**Task objective:** In the entries below, find the line with "12: (150, 161)" and the line with "37: (166, 161)". Return those two lines and all lines between them, exactly.

◆ ◆ ◆ ◆ ◆

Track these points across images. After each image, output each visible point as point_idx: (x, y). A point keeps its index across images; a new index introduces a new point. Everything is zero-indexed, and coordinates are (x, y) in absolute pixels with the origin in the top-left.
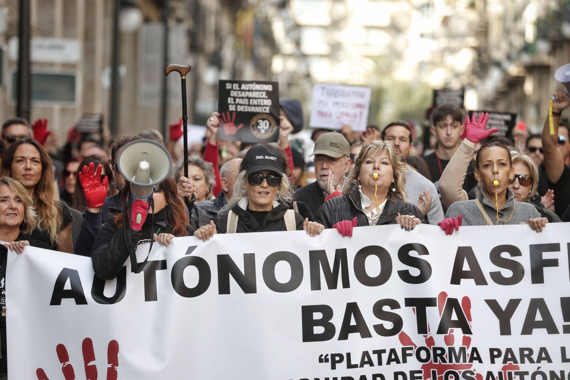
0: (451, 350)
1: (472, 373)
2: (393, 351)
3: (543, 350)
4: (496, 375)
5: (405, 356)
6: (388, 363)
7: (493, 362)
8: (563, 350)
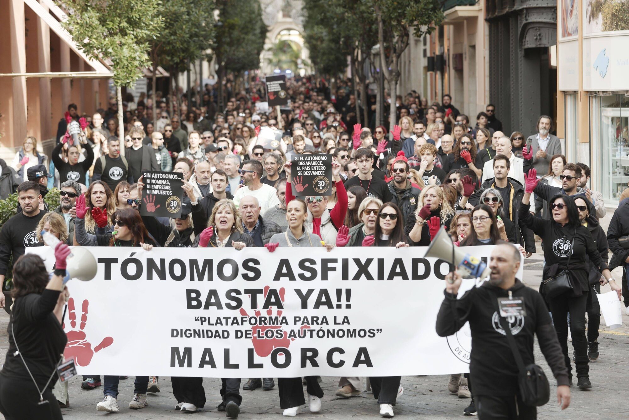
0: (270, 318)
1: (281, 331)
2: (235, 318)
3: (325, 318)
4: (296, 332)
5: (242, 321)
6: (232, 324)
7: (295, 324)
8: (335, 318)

◆ ◆ ◆ ◆ ◆

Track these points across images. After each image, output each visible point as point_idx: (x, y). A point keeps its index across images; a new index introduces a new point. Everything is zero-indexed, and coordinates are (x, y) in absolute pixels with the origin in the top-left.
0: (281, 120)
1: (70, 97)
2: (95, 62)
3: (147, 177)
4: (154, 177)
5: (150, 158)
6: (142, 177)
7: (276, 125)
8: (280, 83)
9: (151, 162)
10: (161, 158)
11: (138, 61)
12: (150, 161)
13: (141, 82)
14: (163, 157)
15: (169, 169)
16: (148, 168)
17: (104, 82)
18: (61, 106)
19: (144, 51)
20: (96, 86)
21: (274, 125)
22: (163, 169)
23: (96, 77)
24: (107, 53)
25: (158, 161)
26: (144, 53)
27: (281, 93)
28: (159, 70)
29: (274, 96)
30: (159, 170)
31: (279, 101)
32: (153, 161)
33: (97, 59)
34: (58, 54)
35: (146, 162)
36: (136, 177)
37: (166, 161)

◆ ◆ ◆ ◆ ◆

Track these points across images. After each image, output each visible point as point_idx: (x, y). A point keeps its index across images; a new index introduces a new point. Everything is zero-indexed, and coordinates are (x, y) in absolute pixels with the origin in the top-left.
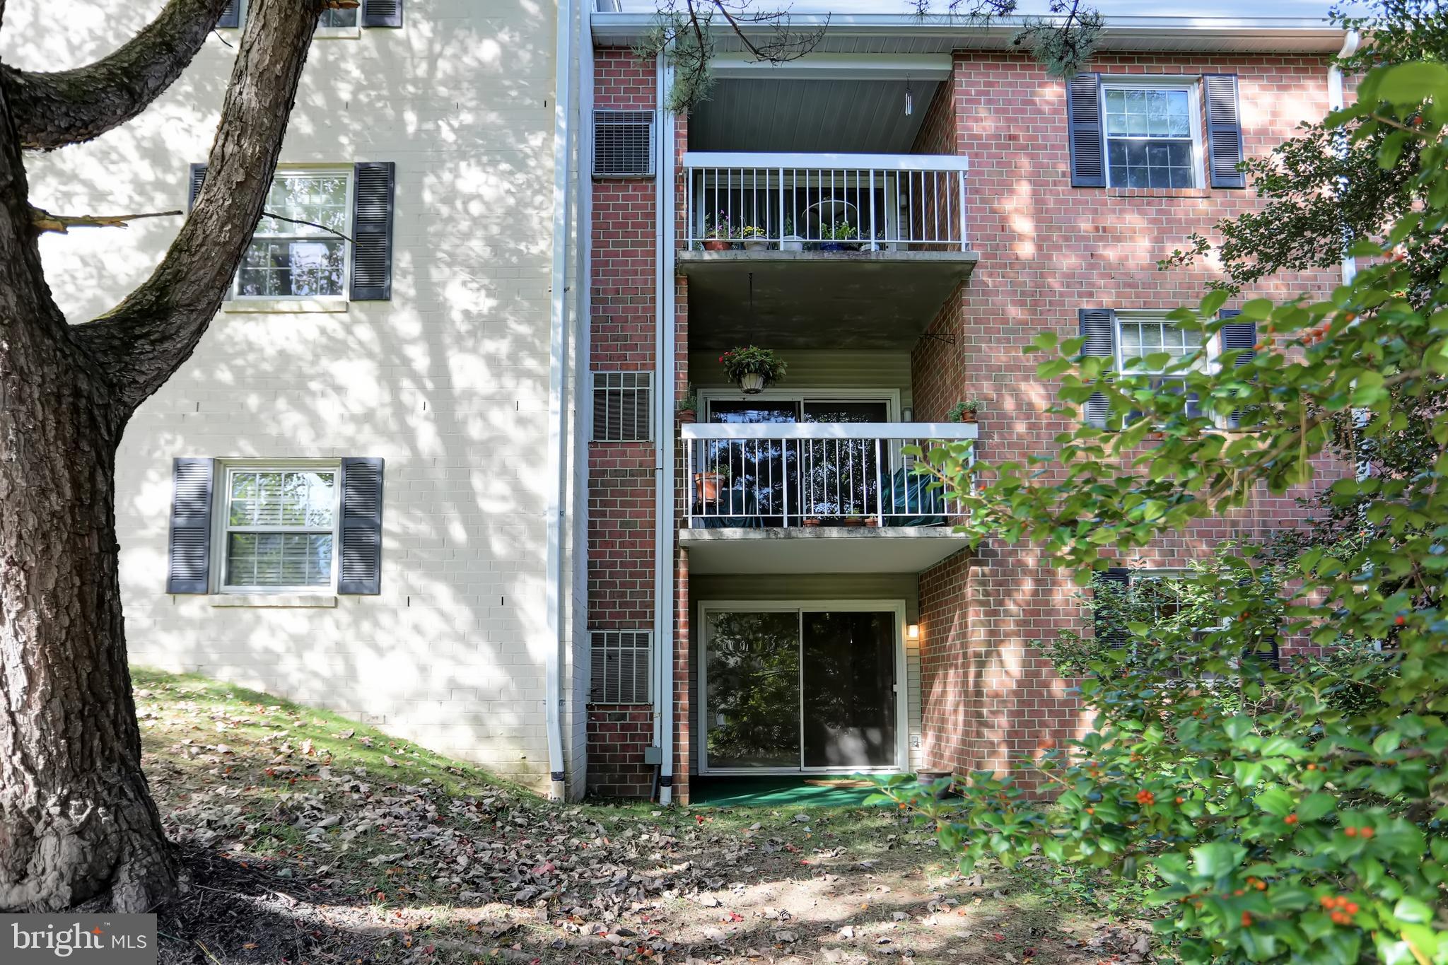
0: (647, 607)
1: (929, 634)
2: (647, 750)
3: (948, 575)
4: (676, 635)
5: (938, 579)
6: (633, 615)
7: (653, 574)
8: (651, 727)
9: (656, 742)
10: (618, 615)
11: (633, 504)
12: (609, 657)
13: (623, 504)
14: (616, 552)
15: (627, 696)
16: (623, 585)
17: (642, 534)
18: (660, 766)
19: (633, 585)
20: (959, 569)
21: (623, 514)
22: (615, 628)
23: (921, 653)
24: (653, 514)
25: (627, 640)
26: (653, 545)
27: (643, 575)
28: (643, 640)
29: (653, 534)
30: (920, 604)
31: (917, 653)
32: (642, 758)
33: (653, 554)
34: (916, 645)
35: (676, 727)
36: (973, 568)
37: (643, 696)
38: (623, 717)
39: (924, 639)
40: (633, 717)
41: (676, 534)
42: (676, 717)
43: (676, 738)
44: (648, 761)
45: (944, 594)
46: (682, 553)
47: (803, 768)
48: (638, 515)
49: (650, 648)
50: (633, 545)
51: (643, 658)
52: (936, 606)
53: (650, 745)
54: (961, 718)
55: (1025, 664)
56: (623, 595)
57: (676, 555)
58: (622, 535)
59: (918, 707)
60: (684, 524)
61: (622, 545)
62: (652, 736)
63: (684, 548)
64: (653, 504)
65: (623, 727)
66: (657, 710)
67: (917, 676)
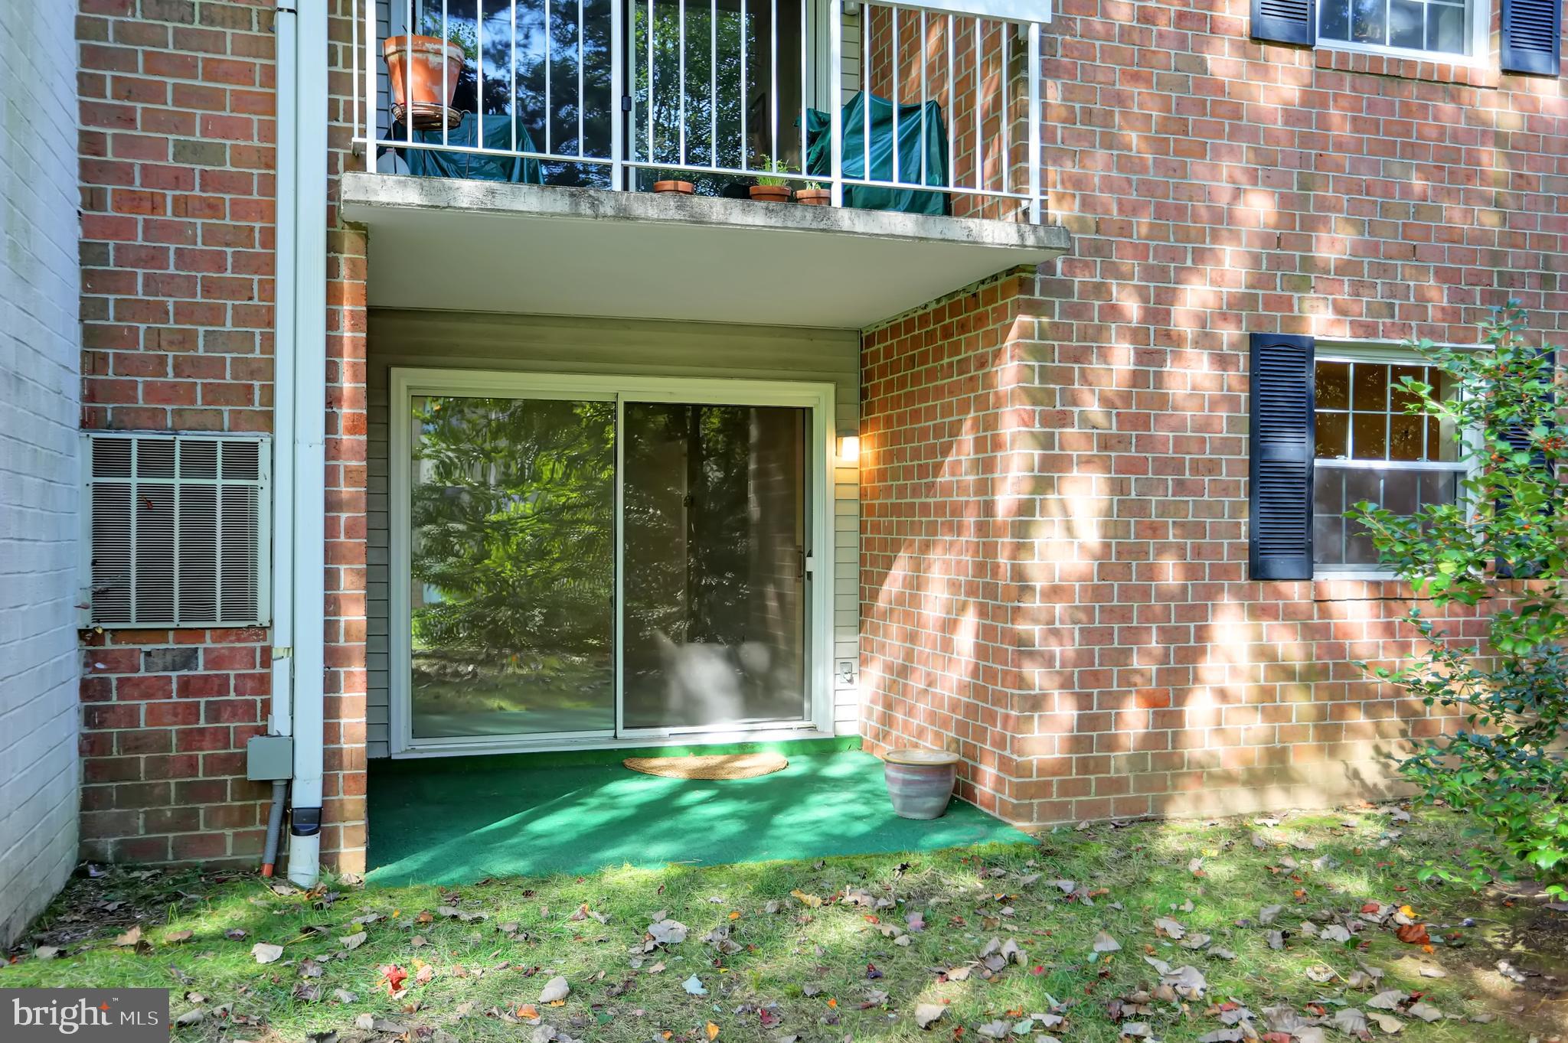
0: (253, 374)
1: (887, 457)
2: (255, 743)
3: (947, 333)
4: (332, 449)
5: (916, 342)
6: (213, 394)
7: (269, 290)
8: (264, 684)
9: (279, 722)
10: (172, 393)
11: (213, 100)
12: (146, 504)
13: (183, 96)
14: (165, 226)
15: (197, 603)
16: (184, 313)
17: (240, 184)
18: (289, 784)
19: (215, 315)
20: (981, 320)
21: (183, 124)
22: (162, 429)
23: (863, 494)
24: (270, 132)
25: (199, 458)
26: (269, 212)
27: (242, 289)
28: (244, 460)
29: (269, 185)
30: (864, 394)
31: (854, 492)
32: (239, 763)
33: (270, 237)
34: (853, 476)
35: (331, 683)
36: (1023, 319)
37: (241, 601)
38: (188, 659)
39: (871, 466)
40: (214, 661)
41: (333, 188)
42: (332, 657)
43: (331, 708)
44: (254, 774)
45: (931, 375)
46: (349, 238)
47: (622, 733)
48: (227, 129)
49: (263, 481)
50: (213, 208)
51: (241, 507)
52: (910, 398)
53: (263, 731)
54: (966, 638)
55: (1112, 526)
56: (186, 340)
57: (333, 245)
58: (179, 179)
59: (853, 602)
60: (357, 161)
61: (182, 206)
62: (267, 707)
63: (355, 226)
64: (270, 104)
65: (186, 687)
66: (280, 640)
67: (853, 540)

◆ ◆ ◆ ◆ ◆

**Task response:**
12: (150, 161)
13: (141, 82)
14: (163, 157)
15: (169, 169)
16: (148, 168)
17: (104, 82)
18: (61, 106)
19: (144, 51)
20: (96, 86)
21: (274, 125)
22: (163, 169)
23: (96, 77)
24: (107, 53)
25: (158, 161)
26: (144, 53)
27: (281, 93)
28: (159, 70)
29: (274, 96)
30: (159, 170)
31: (279, 101)
32: (153, 161)
33: (97, 59)
34: (58, 54)
35: (146, 162)
36: (136, 177)
37: (166, 161)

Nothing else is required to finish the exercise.